● **Description of the task**:
Two lines in the data below mark the range: the one with "함수 개체(function object)람수, functor" and the one with "1. [마이크로소프트 C++". Return both, along with every line between them, exactly.

▼

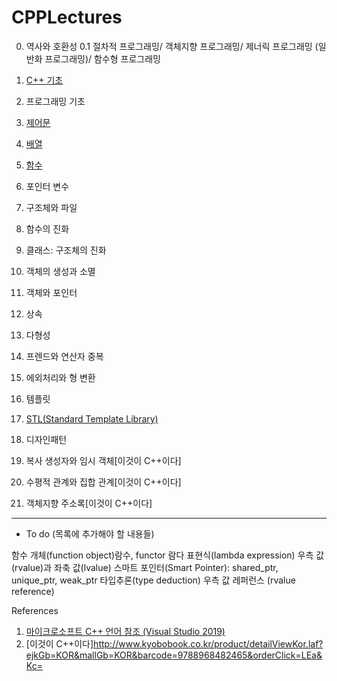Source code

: # CPPLectures

0. 역사와 호환성
0.1 절차적 프로그래밍/ 객체지향 프로그래밍/ 제너릭 프로그래밍 (일반화 프로그래밍)/ 함수형 프로그래밍
1. [C++ 기초](https://github.com/geunkim/CPPLectures/blob/master/C++기초)
2. 프로그래밍 기초
3. [제어문](https://github.com/geunkim/CPPLectures/tree/master/Control)
4. [배열](https://github.com/geunkim/CPPLectures/tree/master/Array)
5. [함수](https://github.com/geunkim/CPPLectures/tree/master/function)
6. 포인터 변수 
6. 구조체와 파일
7. 함수의 진화
8. 클래스: 구조체의 진화
9. 객체의 생성과 소멸 

9. 객체와 포인터
10. 상속
11. 다형성
12. 프렌드와 연산자 중복
13. 에외처리와 형 변환
14. 템플릿
15. [STL(Standard Template Library)](https://github.com/geunkim/CPPLectures/tree/master/STL)
16. 디자인패턴
17. 복사 생성자와 임시 객체[이것이 C++이다]
18. 수평적 관계와 집합 관계[이것이 C++이다]
19. 객체지향 주소록[이것이 C++이다]



-------------------------------
* To do (목록에 추가해야 할 내용들)

함수 개체(function object)람수, functor
람다 표현식(lambda expression)
우측 값(rvalue)과 좌축 값(lvalue)
스마트 포인터(Smart Pointer): shared_ptr, unique_ptr, weak_ptr
타입추론(type deduction)
우측 값 레퍼런스 (rvalue reference)


References

1. [마이크로소프트 C++ 언어 참조 (Visual Studio 2019)](https://docs.microsoft.com/ko-kr/cpp/cpp/cpp-language-reference?view=vs-2019)
2. [이것이 C++이다]http://www.kyobobook.co.kr/product/detailViewKor.laf?ejkGb=KOR&mallGb=KOR&barcode=9788968482465&orderClick=LEa&Kc=

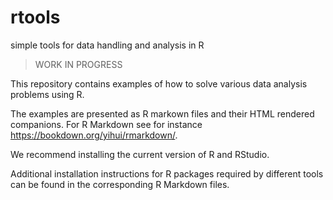 # rtools

simple tools for data handling and analysis in R


> WORK IN PROGRESS

This repository contains examples of how to solve various data analysis problems using R.

The examples are presented as R markown files and their HTML rendered companions. For R Markdown see for instance https://bookdown.org/yihui/rmarkdown/.

We recommend installing the current version of R and RStudio. 

Additional installation instructions for R packages required by different tools can be found in the corresponding R Markdown files.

▲

● **Solution**:
함수 개체(function object)람수, functor
람다 표현식(lambda expression)
우측 값(rvalue)과 좌축 값(lvalue)
스마트 포인터(Smart Pointer): shared_ptr, unique_ptr, weak_ptr
타입추론(type deduction)
우측 값 레퍼런스 (rvalue reference)


References

1. [마이크로소프트 C++ 언어 참조 (Visual Studio 2019)](https://docs.microsoft.com/ko-kr/cpp/cpp/cpp-language-reference?view=vs-2019)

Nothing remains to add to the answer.